--- START ---
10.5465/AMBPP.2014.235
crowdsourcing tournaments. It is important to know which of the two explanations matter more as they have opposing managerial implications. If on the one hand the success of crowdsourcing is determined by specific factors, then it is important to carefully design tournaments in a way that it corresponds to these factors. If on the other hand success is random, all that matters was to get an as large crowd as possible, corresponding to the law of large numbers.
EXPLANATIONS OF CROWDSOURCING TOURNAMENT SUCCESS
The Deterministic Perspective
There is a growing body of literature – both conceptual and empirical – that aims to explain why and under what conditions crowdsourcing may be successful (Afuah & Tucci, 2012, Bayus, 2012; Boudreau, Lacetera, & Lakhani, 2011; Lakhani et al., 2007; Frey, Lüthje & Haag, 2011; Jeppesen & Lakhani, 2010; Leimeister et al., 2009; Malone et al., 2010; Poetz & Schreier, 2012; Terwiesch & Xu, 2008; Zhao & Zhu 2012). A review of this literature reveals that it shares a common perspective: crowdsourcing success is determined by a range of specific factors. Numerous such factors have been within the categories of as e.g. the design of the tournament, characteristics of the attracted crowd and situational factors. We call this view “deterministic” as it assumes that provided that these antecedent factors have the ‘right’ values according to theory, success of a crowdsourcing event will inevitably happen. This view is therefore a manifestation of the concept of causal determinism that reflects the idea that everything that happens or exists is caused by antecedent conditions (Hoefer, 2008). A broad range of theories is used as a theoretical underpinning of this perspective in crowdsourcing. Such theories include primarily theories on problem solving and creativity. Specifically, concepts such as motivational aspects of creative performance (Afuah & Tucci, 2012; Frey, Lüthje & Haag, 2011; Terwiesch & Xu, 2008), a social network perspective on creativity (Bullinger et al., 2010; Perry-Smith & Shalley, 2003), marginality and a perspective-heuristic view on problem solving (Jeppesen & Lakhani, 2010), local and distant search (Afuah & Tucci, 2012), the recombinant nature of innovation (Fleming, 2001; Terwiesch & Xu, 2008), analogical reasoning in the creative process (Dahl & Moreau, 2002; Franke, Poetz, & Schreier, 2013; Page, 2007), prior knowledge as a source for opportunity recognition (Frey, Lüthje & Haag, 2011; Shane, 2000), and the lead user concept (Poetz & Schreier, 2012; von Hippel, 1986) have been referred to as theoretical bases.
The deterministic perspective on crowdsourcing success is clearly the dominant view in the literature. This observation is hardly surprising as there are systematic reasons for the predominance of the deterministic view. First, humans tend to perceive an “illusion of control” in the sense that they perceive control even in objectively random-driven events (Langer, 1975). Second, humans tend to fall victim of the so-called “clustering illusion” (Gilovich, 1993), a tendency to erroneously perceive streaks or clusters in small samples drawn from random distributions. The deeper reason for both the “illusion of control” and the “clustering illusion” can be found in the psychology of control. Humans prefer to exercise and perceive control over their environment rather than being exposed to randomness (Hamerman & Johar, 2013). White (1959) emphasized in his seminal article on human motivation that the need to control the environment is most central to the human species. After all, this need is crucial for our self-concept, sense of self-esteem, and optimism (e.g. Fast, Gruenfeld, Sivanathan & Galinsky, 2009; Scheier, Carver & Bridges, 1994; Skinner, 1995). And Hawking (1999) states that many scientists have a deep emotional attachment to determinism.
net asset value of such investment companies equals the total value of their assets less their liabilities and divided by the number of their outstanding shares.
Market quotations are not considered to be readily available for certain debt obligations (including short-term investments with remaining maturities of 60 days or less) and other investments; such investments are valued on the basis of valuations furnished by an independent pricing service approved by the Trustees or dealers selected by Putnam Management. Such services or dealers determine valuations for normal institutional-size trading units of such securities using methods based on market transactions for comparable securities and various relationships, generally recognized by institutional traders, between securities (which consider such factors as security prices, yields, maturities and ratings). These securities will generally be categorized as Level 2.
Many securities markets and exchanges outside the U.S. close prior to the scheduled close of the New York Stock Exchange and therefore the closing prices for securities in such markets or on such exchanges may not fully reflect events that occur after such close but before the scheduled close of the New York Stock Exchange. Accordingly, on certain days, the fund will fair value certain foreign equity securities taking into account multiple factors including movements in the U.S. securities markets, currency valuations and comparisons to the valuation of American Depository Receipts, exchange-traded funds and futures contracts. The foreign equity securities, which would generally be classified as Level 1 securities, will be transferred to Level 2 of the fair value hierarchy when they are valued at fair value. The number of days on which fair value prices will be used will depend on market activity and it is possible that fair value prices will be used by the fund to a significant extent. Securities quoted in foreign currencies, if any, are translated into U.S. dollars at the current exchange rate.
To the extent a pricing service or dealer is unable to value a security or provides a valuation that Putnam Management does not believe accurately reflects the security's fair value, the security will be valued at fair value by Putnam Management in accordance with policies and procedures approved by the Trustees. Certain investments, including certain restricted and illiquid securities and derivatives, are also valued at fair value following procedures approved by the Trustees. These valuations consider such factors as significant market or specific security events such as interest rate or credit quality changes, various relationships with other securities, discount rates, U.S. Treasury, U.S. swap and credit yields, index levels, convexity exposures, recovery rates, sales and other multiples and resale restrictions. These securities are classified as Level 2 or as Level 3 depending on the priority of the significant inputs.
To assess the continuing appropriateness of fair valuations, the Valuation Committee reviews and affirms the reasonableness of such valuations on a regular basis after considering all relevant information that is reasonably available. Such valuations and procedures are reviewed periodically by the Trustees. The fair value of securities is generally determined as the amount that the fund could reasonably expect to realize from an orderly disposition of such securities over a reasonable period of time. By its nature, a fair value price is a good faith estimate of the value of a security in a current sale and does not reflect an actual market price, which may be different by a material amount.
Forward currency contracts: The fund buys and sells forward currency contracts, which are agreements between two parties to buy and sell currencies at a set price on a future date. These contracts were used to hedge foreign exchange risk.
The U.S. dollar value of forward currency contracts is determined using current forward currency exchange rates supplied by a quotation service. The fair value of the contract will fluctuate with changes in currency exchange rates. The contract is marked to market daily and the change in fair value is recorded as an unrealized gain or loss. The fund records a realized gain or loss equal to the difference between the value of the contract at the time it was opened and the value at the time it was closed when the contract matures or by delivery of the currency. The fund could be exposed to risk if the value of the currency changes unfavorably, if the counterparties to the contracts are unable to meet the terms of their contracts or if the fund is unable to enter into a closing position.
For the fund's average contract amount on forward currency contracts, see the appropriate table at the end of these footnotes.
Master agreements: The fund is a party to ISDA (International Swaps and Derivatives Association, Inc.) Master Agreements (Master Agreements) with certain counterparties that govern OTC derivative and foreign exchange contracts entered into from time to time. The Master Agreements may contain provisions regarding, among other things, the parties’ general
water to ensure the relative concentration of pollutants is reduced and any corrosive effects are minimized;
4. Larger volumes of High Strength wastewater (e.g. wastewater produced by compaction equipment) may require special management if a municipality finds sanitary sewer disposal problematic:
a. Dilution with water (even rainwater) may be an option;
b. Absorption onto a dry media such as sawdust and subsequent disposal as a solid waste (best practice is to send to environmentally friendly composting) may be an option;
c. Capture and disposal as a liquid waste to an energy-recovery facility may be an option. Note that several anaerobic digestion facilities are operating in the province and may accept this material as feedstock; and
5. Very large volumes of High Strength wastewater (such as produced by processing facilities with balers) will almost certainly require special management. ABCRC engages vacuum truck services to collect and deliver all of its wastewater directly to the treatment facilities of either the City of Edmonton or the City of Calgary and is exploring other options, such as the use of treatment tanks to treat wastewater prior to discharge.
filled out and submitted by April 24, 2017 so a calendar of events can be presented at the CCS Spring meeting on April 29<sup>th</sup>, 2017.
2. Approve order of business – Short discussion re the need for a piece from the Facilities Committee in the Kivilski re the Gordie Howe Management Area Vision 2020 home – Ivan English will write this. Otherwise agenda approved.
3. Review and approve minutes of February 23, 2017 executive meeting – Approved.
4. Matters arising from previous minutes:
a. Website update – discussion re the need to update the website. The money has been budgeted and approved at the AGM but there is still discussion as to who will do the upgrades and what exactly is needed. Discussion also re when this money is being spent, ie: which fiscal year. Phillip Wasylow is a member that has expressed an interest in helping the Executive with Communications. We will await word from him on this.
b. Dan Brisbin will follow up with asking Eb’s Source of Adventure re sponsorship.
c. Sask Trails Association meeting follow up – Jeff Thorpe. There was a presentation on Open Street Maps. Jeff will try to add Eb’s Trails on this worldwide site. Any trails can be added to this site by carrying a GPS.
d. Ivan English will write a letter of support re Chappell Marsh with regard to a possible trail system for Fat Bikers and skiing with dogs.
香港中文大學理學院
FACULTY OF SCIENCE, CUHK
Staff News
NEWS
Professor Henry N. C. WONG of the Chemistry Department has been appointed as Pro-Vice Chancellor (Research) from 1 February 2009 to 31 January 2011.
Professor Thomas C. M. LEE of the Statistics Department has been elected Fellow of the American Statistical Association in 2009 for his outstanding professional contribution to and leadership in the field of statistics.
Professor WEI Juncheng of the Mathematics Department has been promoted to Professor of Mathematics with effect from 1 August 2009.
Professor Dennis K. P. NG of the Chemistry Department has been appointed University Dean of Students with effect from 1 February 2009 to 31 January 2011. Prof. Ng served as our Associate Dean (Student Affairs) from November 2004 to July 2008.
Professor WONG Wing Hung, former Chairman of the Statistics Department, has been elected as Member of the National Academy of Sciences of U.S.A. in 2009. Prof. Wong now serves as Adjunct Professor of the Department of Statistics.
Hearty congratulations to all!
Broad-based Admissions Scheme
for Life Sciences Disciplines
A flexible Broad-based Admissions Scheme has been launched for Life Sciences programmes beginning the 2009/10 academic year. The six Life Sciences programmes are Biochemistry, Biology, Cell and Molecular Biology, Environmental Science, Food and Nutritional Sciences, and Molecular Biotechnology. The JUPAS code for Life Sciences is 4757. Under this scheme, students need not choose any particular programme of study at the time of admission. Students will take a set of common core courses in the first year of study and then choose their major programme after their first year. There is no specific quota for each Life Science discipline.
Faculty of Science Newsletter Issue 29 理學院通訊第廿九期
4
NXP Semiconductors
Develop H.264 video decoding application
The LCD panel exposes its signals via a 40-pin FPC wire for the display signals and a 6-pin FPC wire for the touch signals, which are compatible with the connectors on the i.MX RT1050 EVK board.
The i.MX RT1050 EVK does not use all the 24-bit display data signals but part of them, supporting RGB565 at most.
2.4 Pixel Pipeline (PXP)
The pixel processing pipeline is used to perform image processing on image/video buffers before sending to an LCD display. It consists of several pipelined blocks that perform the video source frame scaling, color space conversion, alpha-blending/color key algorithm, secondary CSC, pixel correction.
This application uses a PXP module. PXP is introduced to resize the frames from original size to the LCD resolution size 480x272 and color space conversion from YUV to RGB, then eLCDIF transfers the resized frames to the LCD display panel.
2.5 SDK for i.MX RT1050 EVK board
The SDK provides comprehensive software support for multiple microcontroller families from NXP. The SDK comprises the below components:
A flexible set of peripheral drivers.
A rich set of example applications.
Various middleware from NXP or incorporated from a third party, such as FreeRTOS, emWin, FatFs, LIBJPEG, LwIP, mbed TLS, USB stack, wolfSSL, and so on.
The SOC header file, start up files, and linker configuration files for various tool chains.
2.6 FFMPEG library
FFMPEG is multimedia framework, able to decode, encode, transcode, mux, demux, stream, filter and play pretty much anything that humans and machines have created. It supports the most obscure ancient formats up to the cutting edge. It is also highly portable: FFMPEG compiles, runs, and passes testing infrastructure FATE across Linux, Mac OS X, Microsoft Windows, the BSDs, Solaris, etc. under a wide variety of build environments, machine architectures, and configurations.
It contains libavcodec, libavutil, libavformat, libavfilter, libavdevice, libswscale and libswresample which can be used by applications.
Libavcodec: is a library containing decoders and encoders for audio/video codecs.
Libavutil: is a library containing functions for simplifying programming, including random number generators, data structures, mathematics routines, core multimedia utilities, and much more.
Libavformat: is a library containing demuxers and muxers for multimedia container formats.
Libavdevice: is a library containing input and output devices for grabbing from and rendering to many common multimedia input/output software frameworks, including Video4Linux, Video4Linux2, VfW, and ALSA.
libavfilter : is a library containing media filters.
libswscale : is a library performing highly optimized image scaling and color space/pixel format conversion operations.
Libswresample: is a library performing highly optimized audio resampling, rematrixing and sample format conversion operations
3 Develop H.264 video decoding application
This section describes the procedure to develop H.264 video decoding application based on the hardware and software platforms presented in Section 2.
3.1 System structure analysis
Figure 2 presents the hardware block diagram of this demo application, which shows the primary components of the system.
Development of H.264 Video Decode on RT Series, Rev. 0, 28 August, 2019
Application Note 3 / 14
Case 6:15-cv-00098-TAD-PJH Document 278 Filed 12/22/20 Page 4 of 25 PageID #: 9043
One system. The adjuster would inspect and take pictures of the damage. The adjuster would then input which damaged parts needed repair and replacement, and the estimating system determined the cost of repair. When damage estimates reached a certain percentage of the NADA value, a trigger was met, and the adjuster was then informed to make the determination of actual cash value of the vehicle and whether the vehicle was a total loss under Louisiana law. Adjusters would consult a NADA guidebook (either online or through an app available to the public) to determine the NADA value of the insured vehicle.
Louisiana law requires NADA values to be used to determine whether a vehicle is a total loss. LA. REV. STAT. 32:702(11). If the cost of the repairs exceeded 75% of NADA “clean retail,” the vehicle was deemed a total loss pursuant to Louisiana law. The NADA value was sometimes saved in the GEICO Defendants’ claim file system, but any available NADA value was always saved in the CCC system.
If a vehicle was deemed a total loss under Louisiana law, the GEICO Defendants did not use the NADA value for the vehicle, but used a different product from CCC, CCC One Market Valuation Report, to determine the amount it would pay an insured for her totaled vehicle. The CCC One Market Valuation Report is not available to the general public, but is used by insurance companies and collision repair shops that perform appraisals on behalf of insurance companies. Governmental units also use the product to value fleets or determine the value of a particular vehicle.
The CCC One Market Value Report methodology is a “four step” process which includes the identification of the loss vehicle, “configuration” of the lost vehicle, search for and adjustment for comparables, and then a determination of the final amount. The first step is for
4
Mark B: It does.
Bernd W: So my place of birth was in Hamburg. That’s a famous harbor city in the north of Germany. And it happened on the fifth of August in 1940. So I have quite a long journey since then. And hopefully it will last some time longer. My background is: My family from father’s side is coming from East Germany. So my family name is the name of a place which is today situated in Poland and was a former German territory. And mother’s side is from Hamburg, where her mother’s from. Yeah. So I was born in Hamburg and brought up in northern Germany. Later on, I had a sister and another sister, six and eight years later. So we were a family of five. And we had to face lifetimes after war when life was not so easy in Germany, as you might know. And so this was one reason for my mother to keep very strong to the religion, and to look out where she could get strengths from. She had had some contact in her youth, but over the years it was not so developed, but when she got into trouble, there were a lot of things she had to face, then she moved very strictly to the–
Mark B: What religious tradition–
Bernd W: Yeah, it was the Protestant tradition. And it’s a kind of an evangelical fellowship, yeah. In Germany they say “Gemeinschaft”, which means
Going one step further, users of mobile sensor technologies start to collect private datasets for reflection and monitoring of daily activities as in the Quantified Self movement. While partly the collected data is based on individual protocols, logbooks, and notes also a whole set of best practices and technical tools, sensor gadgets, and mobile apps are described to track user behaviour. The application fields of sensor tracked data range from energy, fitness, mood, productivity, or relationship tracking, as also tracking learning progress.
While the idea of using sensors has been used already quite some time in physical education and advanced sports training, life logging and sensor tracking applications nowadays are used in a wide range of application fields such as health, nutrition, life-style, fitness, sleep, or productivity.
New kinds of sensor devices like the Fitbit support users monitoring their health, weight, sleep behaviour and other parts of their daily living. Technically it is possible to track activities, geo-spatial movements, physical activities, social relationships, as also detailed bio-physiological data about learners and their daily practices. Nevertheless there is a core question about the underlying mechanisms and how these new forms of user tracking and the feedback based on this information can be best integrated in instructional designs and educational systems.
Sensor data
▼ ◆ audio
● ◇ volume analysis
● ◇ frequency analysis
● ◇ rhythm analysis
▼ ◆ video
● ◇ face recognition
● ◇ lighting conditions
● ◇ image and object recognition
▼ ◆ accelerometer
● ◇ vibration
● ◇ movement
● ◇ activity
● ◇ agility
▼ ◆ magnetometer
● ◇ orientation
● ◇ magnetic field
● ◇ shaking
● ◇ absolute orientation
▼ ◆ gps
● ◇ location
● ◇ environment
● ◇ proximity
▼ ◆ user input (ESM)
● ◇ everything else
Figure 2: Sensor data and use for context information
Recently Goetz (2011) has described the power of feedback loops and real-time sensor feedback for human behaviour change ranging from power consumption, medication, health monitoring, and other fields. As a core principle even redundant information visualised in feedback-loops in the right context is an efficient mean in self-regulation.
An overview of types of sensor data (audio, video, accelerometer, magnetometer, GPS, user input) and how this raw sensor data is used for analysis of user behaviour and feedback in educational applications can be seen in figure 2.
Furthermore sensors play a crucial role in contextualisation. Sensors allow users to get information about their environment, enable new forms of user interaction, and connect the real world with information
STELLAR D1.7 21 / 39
--- END ---
Look above for the line with "libswscale : is" and the line with "Louisiana law requires". Retype those two lines and every line between them exactly, adding nothing.

libswscale : is a library performing highly optimized image scaling and color space/pixel format conversion operations.
Libswresample: is a library performing highly optimized audio resampling, rematrixing and sample format conversion operations
3 Develop H.264 video decoding application
This section describes the procedure to develop H.264 video decoding application based on the hardware and software platforms presented in Section 2.
3.1 System structure analysis
Figure 2 presents the hardware block diagram of this demo application, which shows the primary components of the system.
Development of H.264 Video Decode on RT Series, Rev. 0, 28 August, 2019
Application Note 3 / 14
Case 6:15-cv-00098-TAD-PJH Document 278 Filed 12/22/20 Page 4 of 25 PageID #: 9043
One system. The adjuster would inspect and take pictures of the damage. The adjuster would then input which damaged parts needed repair and replacement, and the estimating system determined the cost of repair. When damage estimates reached a certain percentage of the NADA value, a trigger was met, and the adjuster was then informed to make the determination of actual cash value of the vehicle and whether the vehicle was a total loss under Louisiana law. Adjusters would consult a NADA guidebook (either online or through an app available to the public) to determine the NADA value of the insured vehicle.
Louisiana law requires NADA values to be used to determine whether a vehicle is a total loss. LA. REV. STAT. 32:702(11). If the cost of the repairs exceeded 75% of NADA “clean retail,” the vehicle was deemed a total loss pursuant to Louisiana law. The NADA value was sometimes saved in the GEICO Defendants’ claim file system, but any available NADA value was always saved in the CCC system.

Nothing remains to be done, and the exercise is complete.